▶ Work task
Could each record be restated word for word?

▶ Task inputs
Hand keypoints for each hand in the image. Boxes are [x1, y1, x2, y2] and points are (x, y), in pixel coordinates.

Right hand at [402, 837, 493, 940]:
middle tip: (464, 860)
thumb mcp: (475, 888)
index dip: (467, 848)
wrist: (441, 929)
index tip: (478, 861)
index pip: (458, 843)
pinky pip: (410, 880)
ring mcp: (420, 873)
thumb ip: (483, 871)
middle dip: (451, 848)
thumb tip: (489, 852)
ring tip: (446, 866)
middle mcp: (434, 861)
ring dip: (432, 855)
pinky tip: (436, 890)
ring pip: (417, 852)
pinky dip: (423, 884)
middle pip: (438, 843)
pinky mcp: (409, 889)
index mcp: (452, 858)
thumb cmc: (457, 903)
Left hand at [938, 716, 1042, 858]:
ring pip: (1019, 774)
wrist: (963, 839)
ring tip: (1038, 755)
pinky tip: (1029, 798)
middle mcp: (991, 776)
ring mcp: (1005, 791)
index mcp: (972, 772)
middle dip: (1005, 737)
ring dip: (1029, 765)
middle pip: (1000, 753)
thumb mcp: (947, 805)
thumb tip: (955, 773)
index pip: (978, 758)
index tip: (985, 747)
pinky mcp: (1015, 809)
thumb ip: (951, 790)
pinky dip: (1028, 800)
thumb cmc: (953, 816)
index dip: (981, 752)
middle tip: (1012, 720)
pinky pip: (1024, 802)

▶ Response area
Hand keypoints for each hand in the image. Boxes are [x1, y1, x2, y2] and points are (x, y), in pixel coordinates.

Right hand at [402, 837, 493, 940]:
middle tip: (464, 860)
thumb mcp: (475, 888)
index dip: (467, 848)
wrist: (441, 929)
index tip: (478, 861)
index pip: (458, 843)
pinky pip: (410, 880)
ring mcp: (420, 873)
thumb ip: (483, 871)
middle dip: (451, 848)
thumb tip: (489, 852)
ring tip: (446, 866)
middle mcp: (434, 861)
ring dip: (432, 855)
pinky tip: (436, 890)
ring pip: (417, 852)
pinky dip: (423, 884)
middle pip: (438, 843)
pinky mcp: (409, 889)
index mcp: (452, 858)
thumb cmc: (457, 903)
Left hand at [938, 716, 1042, 858]:
ring pip: (1019, 774)
wrist: (963, 839)
ring tip: (1038, 755)
pinky tip: (1029, 798)
middle mcp: (991, 776)
ring mcp: (1005, 791)
index mcp: (972, 772)
middle dip: (1005, 737)
ring dip: (1029, 765)
middle pip: (1000, 753)
thumb mcp: (947, 805)
thumb tip: (955, 773)
index pip: (978, 758)
index tip: (985, 747)
pinky mcp: (1015, 809)
thumb ip: (951, 790)
pinky dip: (1028, 800)
thumb cmc: (953, 816)
index dip: (981, 752)
middle tip: (1012, 720)
pinky pip: (1024, 802)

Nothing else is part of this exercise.